Managing the Costs of System Downtime

A million dollars an hour. That’s what IT system downtime costs American business, according to a 2002 keynote address by the META group. It’s a stunning figure until one considers the degree to which modern business relies on IT systems. Much of the value of these systems derives from mountains of business intelligence stored in today’s sophisticated data warehouses.

Companies that once used their data warehouse only to support strategic business analysis and reporting have turned to enterprise data warehousing, where the warehouse supplies data to mission-critical business applications that support nearly every core business function. Sales and service, securities trading, supply chain management, call centers — in short, the full range of revenue-producing and customer service-related functions — all now rely on having the data they need at the fingertips of individuals throughout the enterprise.

The most common type of downtime is planned, which generally causes minimal impact to productivity and profitability as it can be scheduled in such a way as to be cost-effective. But when the system is unavailable for external reasons such as natural disasters and power outages, companies are at enormous financial risk. Lost revenue, reduced employee productivity, and regulatory penalties can all contribute to direct costs, to say nothing of the impact on customer satisfaction and the reputation of the business.

In that context, a million dollars an hour sounds about right, though it remains a disturbing number. As such, it makes clear the need for companies to protect their critical business systems from events that cause system unavailability or unacceptable performance constraints.

The Three Core Challenges of Business Continuity

There are three main challenges about which every company that relies on a data warehouse should be concerned.

The first is system and data availability. Planning for availability is about all the things a company does to prevent an outage from occurring, thereby ensuring ongoing availability during events that might otherwise cause an outage. Because the stakes are so high, companies must ensure that when downtime of any kind occurs — either planned or unplanned — the elements of the system and the data that cannot afford to be down remain operational. Just as a standby generator can prevent the loss of power during an outage, multiple, redundant failover systems can help maintain system availability in the face of challenging environmental factors.

The second concern is system recoverability. The ability to rapidly recover from an outage caused by a natural disaster or other unplanned event is critical to minimize the negative impact on the business and the resulting financial consequences.

If your company’s system is lost in a flood or a hurricane, how quickly can you recover access to your data and continue business operations? What are your customer’s expectations? Can they wait for weeks for your business to recover? Will they?

The third concern is performance continuity. Companies must maintain adequate customer service levels during component failures and during peak processing periods to ensure optimal levels of processing capability is available.

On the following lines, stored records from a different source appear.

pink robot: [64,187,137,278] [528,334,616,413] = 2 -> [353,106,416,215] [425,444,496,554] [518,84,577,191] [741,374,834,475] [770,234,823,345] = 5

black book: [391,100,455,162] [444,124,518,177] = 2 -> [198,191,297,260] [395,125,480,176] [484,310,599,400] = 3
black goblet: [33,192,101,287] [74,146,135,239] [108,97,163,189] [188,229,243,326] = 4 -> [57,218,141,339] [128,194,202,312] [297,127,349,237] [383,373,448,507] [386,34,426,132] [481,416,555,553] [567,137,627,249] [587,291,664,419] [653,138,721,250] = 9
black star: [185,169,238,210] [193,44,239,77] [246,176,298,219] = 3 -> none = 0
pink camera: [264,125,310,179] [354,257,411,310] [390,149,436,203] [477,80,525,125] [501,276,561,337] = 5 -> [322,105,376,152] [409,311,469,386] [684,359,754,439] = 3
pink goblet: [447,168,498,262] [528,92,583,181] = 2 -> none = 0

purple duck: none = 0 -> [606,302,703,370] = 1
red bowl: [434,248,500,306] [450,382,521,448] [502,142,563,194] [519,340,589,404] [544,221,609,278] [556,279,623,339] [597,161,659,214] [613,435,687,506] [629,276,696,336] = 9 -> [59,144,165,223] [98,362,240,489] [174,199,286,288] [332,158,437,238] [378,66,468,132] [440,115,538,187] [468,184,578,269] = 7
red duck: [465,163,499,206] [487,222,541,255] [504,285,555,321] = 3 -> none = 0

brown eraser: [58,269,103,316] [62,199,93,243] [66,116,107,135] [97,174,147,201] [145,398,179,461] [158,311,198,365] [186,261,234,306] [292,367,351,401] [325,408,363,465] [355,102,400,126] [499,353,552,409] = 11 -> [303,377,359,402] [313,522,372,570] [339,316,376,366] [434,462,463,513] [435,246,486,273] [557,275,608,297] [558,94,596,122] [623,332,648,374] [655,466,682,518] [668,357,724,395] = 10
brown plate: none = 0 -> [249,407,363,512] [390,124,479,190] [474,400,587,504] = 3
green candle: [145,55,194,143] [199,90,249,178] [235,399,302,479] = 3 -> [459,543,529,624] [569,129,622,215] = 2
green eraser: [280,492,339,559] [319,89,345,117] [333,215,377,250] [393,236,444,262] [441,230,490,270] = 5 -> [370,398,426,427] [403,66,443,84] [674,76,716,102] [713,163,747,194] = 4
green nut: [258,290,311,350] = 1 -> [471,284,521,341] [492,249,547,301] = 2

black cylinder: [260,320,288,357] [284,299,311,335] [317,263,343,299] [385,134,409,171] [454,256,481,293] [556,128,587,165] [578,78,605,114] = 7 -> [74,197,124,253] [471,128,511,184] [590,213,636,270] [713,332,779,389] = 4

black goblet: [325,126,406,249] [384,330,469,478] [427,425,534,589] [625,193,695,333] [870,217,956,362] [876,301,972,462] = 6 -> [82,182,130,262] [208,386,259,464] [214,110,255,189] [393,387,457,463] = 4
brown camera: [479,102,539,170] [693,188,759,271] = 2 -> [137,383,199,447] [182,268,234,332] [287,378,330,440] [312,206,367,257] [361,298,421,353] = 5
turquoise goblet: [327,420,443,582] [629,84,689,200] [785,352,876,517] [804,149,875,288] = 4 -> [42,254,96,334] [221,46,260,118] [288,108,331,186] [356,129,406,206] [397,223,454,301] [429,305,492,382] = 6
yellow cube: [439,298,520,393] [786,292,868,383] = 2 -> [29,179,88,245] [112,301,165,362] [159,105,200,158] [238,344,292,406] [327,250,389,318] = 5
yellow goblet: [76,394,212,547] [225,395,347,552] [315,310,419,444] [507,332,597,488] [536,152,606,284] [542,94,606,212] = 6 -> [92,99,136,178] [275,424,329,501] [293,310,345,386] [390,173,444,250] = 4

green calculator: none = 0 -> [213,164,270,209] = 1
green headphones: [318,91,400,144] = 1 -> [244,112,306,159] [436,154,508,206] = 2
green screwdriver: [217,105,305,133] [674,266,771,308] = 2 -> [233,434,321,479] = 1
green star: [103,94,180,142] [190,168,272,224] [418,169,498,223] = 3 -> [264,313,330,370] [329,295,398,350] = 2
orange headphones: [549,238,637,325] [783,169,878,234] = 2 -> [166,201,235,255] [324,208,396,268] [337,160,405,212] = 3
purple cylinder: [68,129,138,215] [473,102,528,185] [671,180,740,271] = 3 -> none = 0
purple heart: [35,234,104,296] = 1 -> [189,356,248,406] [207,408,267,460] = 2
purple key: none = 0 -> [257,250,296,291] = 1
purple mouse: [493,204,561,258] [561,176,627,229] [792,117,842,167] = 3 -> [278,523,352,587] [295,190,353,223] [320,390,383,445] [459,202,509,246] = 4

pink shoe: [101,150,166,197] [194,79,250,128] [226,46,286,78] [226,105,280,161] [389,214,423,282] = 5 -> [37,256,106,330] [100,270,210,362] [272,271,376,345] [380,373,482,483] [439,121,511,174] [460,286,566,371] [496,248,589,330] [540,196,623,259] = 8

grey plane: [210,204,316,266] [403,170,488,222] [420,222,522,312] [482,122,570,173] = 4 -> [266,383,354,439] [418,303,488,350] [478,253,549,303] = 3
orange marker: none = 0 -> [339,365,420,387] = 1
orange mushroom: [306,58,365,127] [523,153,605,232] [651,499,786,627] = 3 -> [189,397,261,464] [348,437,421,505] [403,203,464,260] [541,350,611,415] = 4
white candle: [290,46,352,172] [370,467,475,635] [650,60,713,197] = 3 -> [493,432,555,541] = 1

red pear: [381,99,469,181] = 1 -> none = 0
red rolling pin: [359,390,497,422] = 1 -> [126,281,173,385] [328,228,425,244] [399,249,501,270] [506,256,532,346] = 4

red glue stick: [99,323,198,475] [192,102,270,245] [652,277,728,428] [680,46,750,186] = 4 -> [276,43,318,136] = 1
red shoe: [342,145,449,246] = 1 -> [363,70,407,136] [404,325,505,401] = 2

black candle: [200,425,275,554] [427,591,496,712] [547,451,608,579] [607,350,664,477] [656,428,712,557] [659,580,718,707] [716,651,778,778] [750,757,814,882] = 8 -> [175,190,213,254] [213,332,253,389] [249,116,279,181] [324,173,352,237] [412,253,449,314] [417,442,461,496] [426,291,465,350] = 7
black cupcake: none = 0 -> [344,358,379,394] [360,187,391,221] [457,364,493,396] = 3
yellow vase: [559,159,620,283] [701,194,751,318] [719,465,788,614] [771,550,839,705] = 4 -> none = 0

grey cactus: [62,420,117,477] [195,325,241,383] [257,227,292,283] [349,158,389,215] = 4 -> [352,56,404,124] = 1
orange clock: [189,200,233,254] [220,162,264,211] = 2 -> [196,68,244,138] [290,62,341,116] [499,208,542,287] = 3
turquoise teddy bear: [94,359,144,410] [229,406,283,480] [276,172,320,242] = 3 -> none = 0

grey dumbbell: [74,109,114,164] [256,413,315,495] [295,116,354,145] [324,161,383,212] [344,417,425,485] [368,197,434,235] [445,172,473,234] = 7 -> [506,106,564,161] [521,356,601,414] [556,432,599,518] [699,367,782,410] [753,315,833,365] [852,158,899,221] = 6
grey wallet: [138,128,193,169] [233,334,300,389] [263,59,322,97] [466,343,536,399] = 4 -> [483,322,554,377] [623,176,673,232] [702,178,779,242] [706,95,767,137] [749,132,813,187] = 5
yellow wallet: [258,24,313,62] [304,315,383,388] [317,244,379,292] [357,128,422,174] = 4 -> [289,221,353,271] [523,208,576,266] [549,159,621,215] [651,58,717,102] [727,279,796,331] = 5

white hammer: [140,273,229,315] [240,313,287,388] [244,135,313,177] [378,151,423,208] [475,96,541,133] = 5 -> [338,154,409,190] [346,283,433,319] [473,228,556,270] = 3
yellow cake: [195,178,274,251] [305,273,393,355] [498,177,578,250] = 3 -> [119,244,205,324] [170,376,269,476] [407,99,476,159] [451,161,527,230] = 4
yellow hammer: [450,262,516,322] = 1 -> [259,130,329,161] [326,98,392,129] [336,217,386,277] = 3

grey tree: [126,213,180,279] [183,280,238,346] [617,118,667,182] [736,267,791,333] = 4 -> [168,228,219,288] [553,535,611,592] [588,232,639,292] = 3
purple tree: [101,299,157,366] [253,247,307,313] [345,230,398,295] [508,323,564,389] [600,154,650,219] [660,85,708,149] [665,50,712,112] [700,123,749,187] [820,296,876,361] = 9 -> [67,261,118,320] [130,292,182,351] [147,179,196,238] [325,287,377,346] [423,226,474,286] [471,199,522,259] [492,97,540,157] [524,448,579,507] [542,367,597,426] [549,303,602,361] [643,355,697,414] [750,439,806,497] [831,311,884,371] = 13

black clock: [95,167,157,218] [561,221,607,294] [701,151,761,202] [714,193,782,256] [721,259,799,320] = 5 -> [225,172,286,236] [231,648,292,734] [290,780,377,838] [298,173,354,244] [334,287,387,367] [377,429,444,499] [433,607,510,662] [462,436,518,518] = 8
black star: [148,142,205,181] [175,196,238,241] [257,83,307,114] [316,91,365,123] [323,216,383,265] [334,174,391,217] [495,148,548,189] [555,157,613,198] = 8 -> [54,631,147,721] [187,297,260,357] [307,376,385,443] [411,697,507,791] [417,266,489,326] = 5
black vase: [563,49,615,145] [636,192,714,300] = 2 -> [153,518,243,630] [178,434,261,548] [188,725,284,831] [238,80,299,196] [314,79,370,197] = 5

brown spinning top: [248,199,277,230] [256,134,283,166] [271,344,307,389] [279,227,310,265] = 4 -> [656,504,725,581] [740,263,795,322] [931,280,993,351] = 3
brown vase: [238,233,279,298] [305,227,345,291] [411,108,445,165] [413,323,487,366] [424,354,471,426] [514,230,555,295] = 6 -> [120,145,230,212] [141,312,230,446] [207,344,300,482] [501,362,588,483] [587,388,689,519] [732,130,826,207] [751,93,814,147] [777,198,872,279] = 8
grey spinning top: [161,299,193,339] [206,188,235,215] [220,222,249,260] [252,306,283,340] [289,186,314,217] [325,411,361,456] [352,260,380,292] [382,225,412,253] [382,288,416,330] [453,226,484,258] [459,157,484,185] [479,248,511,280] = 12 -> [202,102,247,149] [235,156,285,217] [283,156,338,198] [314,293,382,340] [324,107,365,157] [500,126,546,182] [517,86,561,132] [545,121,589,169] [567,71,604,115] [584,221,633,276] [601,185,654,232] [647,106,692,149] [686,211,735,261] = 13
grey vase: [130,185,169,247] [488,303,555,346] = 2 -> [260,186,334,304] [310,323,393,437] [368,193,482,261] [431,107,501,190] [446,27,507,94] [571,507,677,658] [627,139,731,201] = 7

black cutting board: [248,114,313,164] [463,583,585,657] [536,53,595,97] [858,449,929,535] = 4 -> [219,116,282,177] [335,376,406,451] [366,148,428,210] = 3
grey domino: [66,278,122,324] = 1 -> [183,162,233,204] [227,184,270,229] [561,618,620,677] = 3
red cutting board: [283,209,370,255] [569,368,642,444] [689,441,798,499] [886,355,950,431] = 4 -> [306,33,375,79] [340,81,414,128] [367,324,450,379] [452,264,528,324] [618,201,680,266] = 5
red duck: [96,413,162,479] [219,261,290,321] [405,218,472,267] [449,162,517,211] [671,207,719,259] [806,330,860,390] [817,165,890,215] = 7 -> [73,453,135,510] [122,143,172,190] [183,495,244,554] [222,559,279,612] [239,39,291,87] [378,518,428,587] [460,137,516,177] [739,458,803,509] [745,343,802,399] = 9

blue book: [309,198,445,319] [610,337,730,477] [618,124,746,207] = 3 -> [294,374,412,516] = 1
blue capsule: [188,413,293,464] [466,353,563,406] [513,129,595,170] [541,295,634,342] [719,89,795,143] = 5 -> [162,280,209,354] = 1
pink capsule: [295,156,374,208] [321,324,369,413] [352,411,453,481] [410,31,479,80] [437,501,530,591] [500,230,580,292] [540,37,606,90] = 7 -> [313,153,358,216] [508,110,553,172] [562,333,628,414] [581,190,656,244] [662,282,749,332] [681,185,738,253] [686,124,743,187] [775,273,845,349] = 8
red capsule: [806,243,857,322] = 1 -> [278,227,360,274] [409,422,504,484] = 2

If the system is “up” and running but critical applications are not functioning can it effectively respond to the businesses’ needs? Yet at many companies, when part of the system has an outage the performance throughout the rest of the system degrades. How many companies can afford to run their business at half of normal processing power for an extended length of time?

How much weight to give each of these concerns will differ from one company to the next. For example, if a business can withstand an outage of a few days — and if it does not depend heavily on the warehouse for core business functions — then perhaps a shared system in a recovery center in a remote location is the best solution.

Assessing the Needs

The key is to understand the cost of downtime and degraded performance to the organization. Numerous questions must be asked and answered, including:

How long can your business withstand an outage before revenue or another critical area is affected? Some companies may need system recoverability in what they call real-time — within minutes. Others need to be up within hours, and still others might be able to withstand an outage of several days or more.

Do all of your applications affect your core business functions equally? Or are there some clear priorities that you can map and feed into a solution alternative?

How complex is your computing environment?

What are the financial constraints you need to work within?

Solutions to these issues do exist and each one carries its own risk factors and individual price tag. Deciding which to use is a process that should be undertaken after thorough risk-benefit analysis. Also consider whether the solution can be tailored to fit your particular needs.

Whether you choose an off-site recovery center, a redundant system, a Back-up and Recovery (BAR) system, the costs of business downtime are an issue that cannot be ignored.

Bob Manning is marketing manager of Teradata, a division of NCR Corp.